_ЗАДАНИЯ К УПРАЖНЕНИЮ_.
- A) Каких поэтов, согласно тексту о сибирских писателях, сибиряки в конце концов вспомнили бы?
- B) Верните из текста о сибирских писателях дословный фрагмент, начиная со слов «Всё это, присущее» и заканчивая словами «в твоей книге.».
- C) Продолжите текст о сибирских писателях, начав сразу после его последнего предложения.

_ТЕКСТ ДЛЯ ЧТЕНИЯ_.
_ _ _ _ _ _ _
Всё это, присущее лучшим сибирякам, как бы само собой перешло к нам. Да и как могло быть иначе? Мы же росли и выросли на этой литературе! И всё это ярко, зримо и вещественно присутствует в твоей книге.
Но я глубоко убеждён, что сибиряки наши, если б дали им возможность созреть, жить и работать, вспомнили бы в конце концов, что до них были Достоевский, Толстой, Чехов, Бунин – в прозе. Пушкин, Блок, Некрасов – в поэзии, которые умели – да ещё как! – писать: и образно, и живописно, и удало, и правдиво и... как хочешь. От стихийной, порой «голенькой» прозы они постепенно переходили к мысли. А если уж шла война, то и её описывали, и не одними батальными сценами отделывались эти воистину мудрые художники, мятущийся человек появлялся у них на позициях. И мятущийся, чего-то ищущий граф, и мужичок, со «своих позиций» пытающийся понять себя. Если уж нищий студент угрохал старуху, то за него нравственные вопросы решал не всезнающий майор Пронин или мимо ехавший и случайно завернувший в роман секретарь обкома, а сам он, студент, обращал свой взор вокруг и в самого себя. И всё вокруг постигал – и высшую нравственность, и падение – путём мучительного размышления над сущностью человеческой жизни, над её величием и мерзостью.
_ _ _ _ _ _ _
_Тестовые задания по диаграммам_.
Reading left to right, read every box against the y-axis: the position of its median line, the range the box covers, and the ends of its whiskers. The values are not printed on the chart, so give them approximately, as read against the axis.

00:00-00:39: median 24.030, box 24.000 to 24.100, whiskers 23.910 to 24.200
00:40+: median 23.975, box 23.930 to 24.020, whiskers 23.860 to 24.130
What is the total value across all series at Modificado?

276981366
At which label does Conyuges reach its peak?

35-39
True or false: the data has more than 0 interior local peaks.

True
_ _ _ _ _ _ _
_ОЖИДАЕМЫЕ ОТВЕТЫ_.
- A) Пушкина, Блока и Некрасова.

- B)
Всё это, присущее лучшим сибирякам, как бы само собой перешло к нам. Да и как могло быть иначе? Мы же росли и выросли на этой литературе! И всё это ярко, зримо и вещественно присутствует в твоей книге.

- C)
Тургеневы, Достоевские, Толстые достигли высших вершин в слове, потому что сделали слово мыслительным, и, мало того, пошли дальше, забрались туда, откуда возникает эта мысль. – в человеческую душу.
Увы и ах! При всём блеске прозы 20-х и 30-х годов, особенно сибирской, она лишилась основного достижения нашей русской великой литературы. Она изображала и только. Она, захлебнувшись, спешила вперёд, летела, подхваченная запушенной во всю мощь и на всю «железку» круговертью событий и собственной жизни. Ещё раз говорю: дай ей время приостановиться, осмотреться, поразмыслить – литература эта непременно пошла бы в глубь явлений жизни, занялась бы самоанализом и осмыслением вновь народившегося общества.
Я думаю, не случайно почти всю сибирскую литературу вырубили под корень. Кто-то инстинктивно почувствовал, что она если не представляет, то будет представлять опасность. Такие мужики, как Зазубрин, Петров и Ошаров, очень много знали и даже сотой доли того, что знали, ещё не только не выложили на бумагу, но и не коснулись. И они-то в первую очередь и пострадали. Оставшиеся в живых Шишков, Сейфуллина, Иванов были травлены литературными гончими и по существу загнаны в угол. Взамен им хлынула в литературу та самая хевра, которая «счастье в том находит, что хорошо на задних лапках ходит».
Думаю, ни Зазубрин, ни Петров, ни тем более Павел Васильев не написали бы в самые страшные годы слов: «Я другой такой страны не знаю, где так вольно дышит человек...»
Именно потому, что они, настоящие бойцы-коммунисты, люди с чистой душой и прекрасной биографией, не делали этого и не сделали бы, их и не стало.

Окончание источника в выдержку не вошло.